Das Interesse bei den Investoren ist groß

Die grünen Staatspapiere sprießen inzwischen an vielen Ecken aus der Erde. Insgesamt hat der Markt weltweit schon ein Volumen von rund 200 Mrd. Dollar erreicht, so schätzen große Vermögensverwalter und Ratingagenturen. Und er wächst weiter. Damit machen die Grünanleihen zwar erst 1,4 Prozent des globalen Anleihenmarkts aus, aber es gibt noch reichlich Potenzial für Wachstum. Denn das Interesse von Investoren am grünen Bereich ist immens: Mehrfach überzeichnet waren bisher die meisten Tranchen, die auf den Markt gebracht wurden – sei es nun von staatlichen Herausgebern oder auch von Unternehmen. Selbst ein Land wie Polen hätte sich dreimal so viel Kapital für grüne Projekte beschaffen können, als es letztlich unter die Anleger brachte. Was die Anleger daran reizt? Sie bekommen für solche Papiere ähnliche Renditen wie für konventionelle Anleihen, in Polen verspricht der Kupon bei zehn Jahren Laufzeit ein Prozent Zinsen, für 30 Jahre 2 Prozent – und dazu bekommen die Investoren noch ein gutes Gefühl.

Denn mit dem Geld finanzieren die Staaten – und mittlerweile auch einige findige Kommunen – zum Beispiel energieeffiziente Gebäude, umweltfreundliche Energiegewinnung, Glasfasernetze für bessere Kommunikationsinfrastruktur, Aufforstungsprojekte oder Photovoltaik. Die Stadt Göteborg platzierte ebenfalls eine solche Anleihe und das Geld fließt nun in Biogasanlagen für die Stadt, in Wasserfilter und in den Aufbau einer Elektroautoflotte für die Stadtverwaltung. Paris investierte auf dem Weg in Elektroauto-Ladestationen und in energiesparende Straßenbeleuchtung. Es sind also zumeist ökologische Projekte, die auf diesem Wege angeschoben werden.
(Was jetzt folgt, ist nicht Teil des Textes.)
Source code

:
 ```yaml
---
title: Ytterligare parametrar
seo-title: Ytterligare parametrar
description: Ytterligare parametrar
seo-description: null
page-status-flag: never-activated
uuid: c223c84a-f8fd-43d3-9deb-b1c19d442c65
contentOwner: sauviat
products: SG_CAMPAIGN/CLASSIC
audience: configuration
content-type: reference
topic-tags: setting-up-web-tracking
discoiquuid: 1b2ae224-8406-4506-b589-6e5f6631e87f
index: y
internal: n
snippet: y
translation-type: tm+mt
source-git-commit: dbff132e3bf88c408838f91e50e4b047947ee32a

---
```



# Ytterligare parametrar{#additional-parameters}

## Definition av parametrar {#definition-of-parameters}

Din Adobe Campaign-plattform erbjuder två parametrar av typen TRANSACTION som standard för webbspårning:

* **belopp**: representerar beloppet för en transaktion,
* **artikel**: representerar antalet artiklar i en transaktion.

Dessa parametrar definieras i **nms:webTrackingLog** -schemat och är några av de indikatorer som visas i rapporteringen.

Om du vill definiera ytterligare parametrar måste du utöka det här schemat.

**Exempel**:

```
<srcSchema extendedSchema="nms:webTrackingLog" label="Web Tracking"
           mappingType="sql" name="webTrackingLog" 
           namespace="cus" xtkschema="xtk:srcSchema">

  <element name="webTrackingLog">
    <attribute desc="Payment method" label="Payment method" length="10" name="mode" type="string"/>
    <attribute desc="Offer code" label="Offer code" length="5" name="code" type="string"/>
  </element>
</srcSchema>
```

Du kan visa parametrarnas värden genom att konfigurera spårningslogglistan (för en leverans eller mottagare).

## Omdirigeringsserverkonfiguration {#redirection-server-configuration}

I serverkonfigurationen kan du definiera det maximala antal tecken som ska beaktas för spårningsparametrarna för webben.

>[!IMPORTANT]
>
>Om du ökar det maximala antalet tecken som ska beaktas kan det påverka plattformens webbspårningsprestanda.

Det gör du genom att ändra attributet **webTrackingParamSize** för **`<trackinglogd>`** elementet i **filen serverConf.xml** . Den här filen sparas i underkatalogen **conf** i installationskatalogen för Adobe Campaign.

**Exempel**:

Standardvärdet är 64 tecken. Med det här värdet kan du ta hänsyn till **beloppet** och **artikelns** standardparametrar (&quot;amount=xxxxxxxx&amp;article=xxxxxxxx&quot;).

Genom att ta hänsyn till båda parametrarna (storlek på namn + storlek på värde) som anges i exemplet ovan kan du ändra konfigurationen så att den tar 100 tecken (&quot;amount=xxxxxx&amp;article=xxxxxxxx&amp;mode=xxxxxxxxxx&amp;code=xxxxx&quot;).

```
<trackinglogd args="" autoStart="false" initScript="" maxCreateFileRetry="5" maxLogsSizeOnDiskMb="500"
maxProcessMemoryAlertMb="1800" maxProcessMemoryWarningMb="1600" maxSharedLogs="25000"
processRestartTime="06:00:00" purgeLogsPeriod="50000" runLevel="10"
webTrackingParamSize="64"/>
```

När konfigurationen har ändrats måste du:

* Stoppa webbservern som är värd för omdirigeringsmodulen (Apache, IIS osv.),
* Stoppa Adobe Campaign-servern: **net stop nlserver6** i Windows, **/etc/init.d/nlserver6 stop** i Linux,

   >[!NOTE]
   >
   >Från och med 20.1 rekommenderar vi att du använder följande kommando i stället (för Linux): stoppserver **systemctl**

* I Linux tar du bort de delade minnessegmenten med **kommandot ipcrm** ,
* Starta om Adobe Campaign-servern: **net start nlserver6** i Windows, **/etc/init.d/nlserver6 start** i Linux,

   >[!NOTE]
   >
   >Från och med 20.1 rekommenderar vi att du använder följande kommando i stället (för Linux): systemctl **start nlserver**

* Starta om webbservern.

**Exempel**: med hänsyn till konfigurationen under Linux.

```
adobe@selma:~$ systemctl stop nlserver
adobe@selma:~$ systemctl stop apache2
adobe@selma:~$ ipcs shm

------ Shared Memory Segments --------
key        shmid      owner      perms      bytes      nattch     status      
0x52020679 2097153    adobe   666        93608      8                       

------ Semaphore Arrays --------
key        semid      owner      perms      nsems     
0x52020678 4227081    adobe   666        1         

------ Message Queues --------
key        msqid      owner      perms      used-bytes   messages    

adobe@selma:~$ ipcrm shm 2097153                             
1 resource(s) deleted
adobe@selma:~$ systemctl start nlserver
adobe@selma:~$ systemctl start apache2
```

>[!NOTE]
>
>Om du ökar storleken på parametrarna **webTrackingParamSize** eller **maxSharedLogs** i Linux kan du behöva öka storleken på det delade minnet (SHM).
Green Bonds sollen den ökologischen Wandel unterstützen

Das unterscheidet die Green Bonds von herkömmlichen Nachhaltigkeitsanleihen, bei denen sich Wirtschaftsunternehmen lediglich Geld leihen, um „ethischer“ als andere zu wirtschaften, wobei das Geld aber auch in ganz normale Projekte fließen kann. Das ist das klassische Problem des Best-in-Class-Ansatzes, den viele Anleger bereits von nachhaltigen Anlagefonds kennen: Wenn ein Ölförderunternehmen auf die Bohrung in der Antarktis verzichtet – anders als die Konkurrenz – dann gilt er damit schon als ethischer Wettbewerber, selbst wenn er mit dem Geld anschließend weiter herkömmliche Bohrlöcher anzapft oder Schiefergas aus dem Boden befördert. Bei den Green Bonds aber soll das Geld tatsächlich den ökologischen Wandel unterstützen. Das ist ähnlich wie der Ansatz der Öko- und Gemeinschaftsbanken, die Kredite einsammeln, um damit bessere Landwirtschaft, soziale Unternehmen oder Schul- und Seniorenprojekte zu finanzieren.

Natürlich hängt der Erfolg des Markts davon ab, wie konsequent und verantwortungsbewusst die Beteiligten tatsächlich gute Projekte anschieben. Bisher haben die Green Bonds noch ein Zertifizierungsproblem, der Begriff ist nicht geschützt. Man muss den Aussagen der Emittenten daher weitgehend vertrauen – denn mehr als freiwillige Selbstverpflichtungen existieren bislang nicht. Werden die Papiere von Staaten lanciert, bietet das immerhin eine gewisse Form von öffentlicher Kontrolle. Die Anleger halten zudem relativ ausfallsichere Papiere, zumindest wenn der Schuldner ein Triple-A-Staat ist wie die Niederlande, die Bundesrepublik oder die KfW. Das schlagende Argument, warum es diese Anleihen aber häufiger geben sollte, ist ohne Zweifel dieses: Mit den Grünanleihen schieben Regierungen gezielt neue Branchen an, die noch großes Wachstumspotenzial entfalten dürften – und vor allem auch einen Technologiewandel in Richtung Nachhaltigkeit beschleunigen könnten. Und sie könnten nebenbei wenigstens das Klima retten – wenn sie sich schon bei der Wirtschaft schwer tun.